POSITION REPORT ON TUESDAY 13 FEBRUARY

The Alba Chronicles
Neville Howarth
Tue 13 Feb 2018 07:26

POSITION REPORT ON TUESDAY 13 FEBRUARY 2018 AT 0700

 

20:11S  02:46E

 

So far we've done 785 miles with 550 miles to go to St Helena. We did 140 miles in the last 24 hours.  We have 90% cloud cover and 10-18 knot SSE winds.  We’re sailing wing-on-wing doing 6-7 knots with a 2 metre swell.  Here's what we did yesterday and overnight.

 

12 February 2018   Namibia to St Helena (Day 6)

Dawn brought us 80% cloud cover and gentle 1.5 metre seas.  The 10-15 knot south-east winds put us sailing dead downwind wing-on-wing doing a comfortable 6 knots – it doesn’t get much better than this.  The weather forecast shows similar conditions for the next four days – fingers crossed.

 

I was very excited at 08:00, when I spotted Sabir’s red and white spinnaker on the horizon.  After five days of seeing nothing, I finally had a mission – intercept “Sabir” and take a photo.  Glenys didn’t share my joy at the chase and went to bed. 

 

“Sabir” were about 3 miles north of us, so I had to gybe the mainsail and turn 40 degrees to starboard.  It took me an hour to get onto their track, where I gybed back on course and the downwind chase began. 

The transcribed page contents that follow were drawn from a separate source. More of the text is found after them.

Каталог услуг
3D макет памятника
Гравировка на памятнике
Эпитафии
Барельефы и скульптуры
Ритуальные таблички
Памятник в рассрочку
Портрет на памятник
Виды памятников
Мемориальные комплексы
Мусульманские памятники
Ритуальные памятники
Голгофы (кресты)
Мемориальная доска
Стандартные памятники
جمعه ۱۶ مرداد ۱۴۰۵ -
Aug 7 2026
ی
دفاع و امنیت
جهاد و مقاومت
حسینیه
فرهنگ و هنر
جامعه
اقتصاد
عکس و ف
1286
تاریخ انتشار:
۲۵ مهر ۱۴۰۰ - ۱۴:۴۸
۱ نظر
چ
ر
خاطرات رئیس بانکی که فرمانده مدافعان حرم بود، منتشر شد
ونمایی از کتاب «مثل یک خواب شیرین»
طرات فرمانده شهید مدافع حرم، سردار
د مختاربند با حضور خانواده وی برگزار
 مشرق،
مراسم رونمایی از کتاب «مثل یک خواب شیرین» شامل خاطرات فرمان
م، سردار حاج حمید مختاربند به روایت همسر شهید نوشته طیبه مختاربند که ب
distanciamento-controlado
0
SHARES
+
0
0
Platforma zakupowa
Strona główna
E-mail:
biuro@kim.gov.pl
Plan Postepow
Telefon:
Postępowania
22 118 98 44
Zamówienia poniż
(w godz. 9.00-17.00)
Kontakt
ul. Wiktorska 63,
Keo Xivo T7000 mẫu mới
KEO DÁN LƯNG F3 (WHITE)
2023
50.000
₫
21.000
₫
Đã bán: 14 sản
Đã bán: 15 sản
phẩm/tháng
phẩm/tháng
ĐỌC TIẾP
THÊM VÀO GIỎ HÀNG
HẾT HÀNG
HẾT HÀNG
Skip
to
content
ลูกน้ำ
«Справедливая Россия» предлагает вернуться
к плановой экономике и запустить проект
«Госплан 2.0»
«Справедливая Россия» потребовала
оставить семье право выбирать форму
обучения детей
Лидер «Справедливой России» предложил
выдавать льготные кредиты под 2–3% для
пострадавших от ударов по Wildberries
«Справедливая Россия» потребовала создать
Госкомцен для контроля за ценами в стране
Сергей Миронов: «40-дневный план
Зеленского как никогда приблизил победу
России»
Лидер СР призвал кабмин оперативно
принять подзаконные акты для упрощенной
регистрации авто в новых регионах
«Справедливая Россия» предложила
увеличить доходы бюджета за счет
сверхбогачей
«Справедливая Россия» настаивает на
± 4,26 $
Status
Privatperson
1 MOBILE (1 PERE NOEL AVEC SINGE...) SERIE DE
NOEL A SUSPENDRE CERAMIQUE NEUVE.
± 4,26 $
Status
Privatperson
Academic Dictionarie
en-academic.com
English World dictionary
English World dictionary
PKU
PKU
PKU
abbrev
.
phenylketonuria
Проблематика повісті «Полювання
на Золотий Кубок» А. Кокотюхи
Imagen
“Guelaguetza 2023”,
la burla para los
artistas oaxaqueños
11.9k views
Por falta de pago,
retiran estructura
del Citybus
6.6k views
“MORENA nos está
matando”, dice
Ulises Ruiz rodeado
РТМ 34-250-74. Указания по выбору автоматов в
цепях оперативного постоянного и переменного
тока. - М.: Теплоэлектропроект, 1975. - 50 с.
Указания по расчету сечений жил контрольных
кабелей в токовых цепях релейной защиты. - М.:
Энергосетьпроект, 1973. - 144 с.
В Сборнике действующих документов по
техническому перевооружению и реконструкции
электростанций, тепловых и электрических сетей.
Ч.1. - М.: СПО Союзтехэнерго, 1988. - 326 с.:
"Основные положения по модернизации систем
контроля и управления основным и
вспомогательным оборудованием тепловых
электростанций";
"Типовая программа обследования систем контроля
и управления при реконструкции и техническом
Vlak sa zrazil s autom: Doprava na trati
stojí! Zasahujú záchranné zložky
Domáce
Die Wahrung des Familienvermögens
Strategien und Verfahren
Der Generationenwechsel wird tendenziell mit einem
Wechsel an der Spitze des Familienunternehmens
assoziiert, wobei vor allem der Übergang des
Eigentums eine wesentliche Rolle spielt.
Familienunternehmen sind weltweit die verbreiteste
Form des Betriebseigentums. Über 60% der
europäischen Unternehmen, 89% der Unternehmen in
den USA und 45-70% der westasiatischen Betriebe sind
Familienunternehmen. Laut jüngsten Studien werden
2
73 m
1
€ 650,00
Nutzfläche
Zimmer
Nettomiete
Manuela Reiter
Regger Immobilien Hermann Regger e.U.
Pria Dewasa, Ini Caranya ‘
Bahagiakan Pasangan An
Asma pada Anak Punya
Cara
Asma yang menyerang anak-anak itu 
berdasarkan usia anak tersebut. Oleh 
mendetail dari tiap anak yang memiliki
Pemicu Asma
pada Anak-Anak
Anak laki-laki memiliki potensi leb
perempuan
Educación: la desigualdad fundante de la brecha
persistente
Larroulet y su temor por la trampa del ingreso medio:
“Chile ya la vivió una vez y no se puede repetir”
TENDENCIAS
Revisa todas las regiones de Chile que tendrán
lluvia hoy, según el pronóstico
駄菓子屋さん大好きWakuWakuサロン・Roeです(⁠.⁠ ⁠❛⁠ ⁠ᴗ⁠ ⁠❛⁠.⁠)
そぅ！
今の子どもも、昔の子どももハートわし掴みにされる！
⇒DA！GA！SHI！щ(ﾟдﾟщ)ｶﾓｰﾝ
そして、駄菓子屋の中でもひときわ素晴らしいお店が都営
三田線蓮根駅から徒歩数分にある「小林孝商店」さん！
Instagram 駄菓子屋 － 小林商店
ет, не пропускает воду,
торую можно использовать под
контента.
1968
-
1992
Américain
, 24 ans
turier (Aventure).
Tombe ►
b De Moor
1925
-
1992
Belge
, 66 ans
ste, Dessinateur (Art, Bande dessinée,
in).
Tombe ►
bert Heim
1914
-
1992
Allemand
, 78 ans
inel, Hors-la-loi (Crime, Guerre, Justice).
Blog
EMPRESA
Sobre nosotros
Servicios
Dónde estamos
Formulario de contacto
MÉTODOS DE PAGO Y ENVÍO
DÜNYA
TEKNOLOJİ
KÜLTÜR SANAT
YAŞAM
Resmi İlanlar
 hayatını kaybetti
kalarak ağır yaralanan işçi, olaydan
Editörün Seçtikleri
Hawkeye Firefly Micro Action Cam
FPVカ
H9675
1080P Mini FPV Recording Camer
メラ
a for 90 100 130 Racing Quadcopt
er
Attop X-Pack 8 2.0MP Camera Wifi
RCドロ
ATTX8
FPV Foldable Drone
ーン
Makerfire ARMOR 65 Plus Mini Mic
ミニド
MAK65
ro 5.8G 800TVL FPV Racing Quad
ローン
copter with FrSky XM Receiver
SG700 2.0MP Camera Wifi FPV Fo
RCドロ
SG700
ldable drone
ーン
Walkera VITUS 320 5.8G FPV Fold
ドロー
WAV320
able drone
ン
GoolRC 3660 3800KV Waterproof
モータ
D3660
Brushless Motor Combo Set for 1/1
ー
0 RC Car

Unfortunately, the wind dropped, so we were only doing 3-4 knots and only going ½ knot faster than them, so it took 4 hours to catch up. We slowly sailed within 20 metres; shouted out greetings; had an obligatory photo session and remorselessly drifted off ahead of them – we’ll see them again in 5 or 6 days’ time.

 

We passed the halfway point to St Helena, so Glenys produced some fruit cake as a celebration.  It was a very calm afternoon, so we ran the watermaker and Glenys washed a few smalls.  I popped off to bed for my afternoon nap and Glenys landed a small Dorado, which we had for dinner.

 

I was dragged out of bed after an hour, when Glenys spotted a Sperm Whale at the side of Alba.  We reckon that it was nearly as long as our boat, maybe 10-12 metres, and it followed us for five minutes before going off to do whale things.  I did a bit of reading on Sperm Whale behaviour and I think that it was a male – females travel in family groups with their calves and males are kicked out when they reach maturity.

 

The 8-15 knot winds continued after sunset giving us pleasant sailing conditions all night.